This post originally ran 3 November 2014.
Reader Professor Doctor Moritz Heene writes:
I read your post on CIs with great interest, especially this one: http://wmbriggs.com/blog/?p=11862, see “Thinner is better”: “Frequentists prefer thinner, which is to say, narrower intervals over wide, assuming that, ceteris paribus, narrow intervals are more precise. For example, larger samples result in narrower intervals than small samples. But since all you can say is your interval either contains the true value or it doesn’t, its width does not matter. The temptation to interpret the width of an interval in the Bayesian fashion is so overwhelming that I have never seen it passed up.”
However, a colleague, with whom I discussed this issue sent me the following lines and I wonder what you think of it. I think he made a reasonable point: “For me a confidence interval is a summary of the effects I would [have] rejected if submitted to a hypothesis test (and we don’t need to think discretely here, we can think of the p-value as the continuous measure that it is of inconsistency of data with null, so I have stronger evidence against effects closer to the end of the confidence interval).
So a tight confidence interval is one that rejects many effects I may find interesting to know are rejected. A wide confidence interval is one that does not reject many effects I may find interesting.”
Your colleague didn’t pass up the Bayesian interpretation, either. He can’t really be blamed. The official frequentist meaning is too perplexing to keep in mind, its consequences intolerable, that relief is sought.
To repeat the official definition. Observe data, posit a parameterized probability model to “explain” that data, and construct a confidence interval (for one of these parameters). Now repeat the “experiment” such that the repetition is exactly the same as the first run, except that it is “randomly” different. Reconstruct the confidence interval. Repeat the “experiment” a third time, giving a third confidence interval. Repeat again. Then again. Then again forever.
When you reach forever, 95% of your collection of confidence intervals will overlap the “true” value of the parameter.
But what, you ask, about the confidence interval you have in hand? What does it mean? Well, it means just what I said, and nothing more.
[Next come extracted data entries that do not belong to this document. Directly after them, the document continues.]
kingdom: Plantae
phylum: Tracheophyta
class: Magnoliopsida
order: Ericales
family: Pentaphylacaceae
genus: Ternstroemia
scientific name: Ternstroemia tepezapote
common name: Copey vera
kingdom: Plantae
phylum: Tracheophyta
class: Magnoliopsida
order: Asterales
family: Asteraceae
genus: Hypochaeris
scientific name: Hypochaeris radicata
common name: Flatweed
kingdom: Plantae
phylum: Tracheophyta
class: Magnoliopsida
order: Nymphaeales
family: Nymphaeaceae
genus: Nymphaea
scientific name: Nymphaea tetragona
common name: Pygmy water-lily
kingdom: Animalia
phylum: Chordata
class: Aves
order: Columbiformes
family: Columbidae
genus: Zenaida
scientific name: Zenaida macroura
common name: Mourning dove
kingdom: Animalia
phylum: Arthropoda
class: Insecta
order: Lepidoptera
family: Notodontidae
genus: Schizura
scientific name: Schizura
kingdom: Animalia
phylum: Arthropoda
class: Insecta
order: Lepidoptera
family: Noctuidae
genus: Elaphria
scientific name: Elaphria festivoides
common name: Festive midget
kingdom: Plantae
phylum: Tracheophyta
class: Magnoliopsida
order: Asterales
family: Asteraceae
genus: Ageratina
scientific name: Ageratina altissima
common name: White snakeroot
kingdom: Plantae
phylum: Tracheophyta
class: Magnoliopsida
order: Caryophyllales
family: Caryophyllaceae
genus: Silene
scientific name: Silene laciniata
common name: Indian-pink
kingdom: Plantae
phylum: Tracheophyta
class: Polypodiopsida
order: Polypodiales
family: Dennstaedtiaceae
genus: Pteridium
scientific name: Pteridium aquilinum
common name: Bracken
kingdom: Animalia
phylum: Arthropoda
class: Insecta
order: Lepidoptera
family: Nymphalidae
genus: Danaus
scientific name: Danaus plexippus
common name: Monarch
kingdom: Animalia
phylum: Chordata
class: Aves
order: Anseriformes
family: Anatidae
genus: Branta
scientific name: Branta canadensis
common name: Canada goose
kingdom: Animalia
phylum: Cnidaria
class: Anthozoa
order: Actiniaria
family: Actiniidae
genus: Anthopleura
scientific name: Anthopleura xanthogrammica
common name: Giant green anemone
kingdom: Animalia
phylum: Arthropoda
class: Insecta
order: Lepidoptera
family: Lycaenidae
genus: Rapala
The only thing you can say about the confidence interval before you—regardless of its width—is that either the true value of the parameter lies within it or it doesn’t.
Suppose your interval is [a, b]. Either the true value of the parameters is in the interval or it isn’t. Introduce hypothesis testing: form a “null” which says the true value of the parameter is some number c. The frequentist then checks whether c is outside [a, b]. If so, he “rejects” the null.
Rejects is a word more apt than you think. For, as Neyman the man who invented confidence intervals tells us, rejecting a “null” is a pure act of will, just as is assigning the “null” a value of c. When the “null” is rejected, because all we know is that the true value of the parameter is in [a,b] or it isn’t, which is a tautology and true for any interval, there is no basis besides “I want”.
Your colleague says he would reject “nulls” where c is anywhere not in a to b. Well, he might. But he does so—on the official frequentist theory—with no basis. We are not entitled to say that the true value of the parameter has any probability to be c nor any probability to be in the interval [a, b]. We are not entitled to say that any finite collection of confidence intervals will be “well behaved” either. Only once we have an infinite collection are we allowed to speak—but only because we have observed everything that can ever be observed.
It is a Bayesian interpretation to say that the parameter “probably” or “likely” lies in [a, b]. It is a Bayesian interpretation that the parameter “could very well be” c. If you decide to reject the “null”, or to “fail to reject” it, with any kind of sureness or conviction or hope (the word “confidence” is lost to us here) then you have used a Bayesian interpretation.
Of course, this Bayesian interpretation is not a formal one, where the priors have been set up in the official fashion and so forth, but assigning any kind of probability, quantified or in the form of a “feeling”, to a parameter just is to be Bayesian.
If this is confusing, well, so it is. But that’s frequentism for you. A bizarre idea that you only know a probability at the end of all time.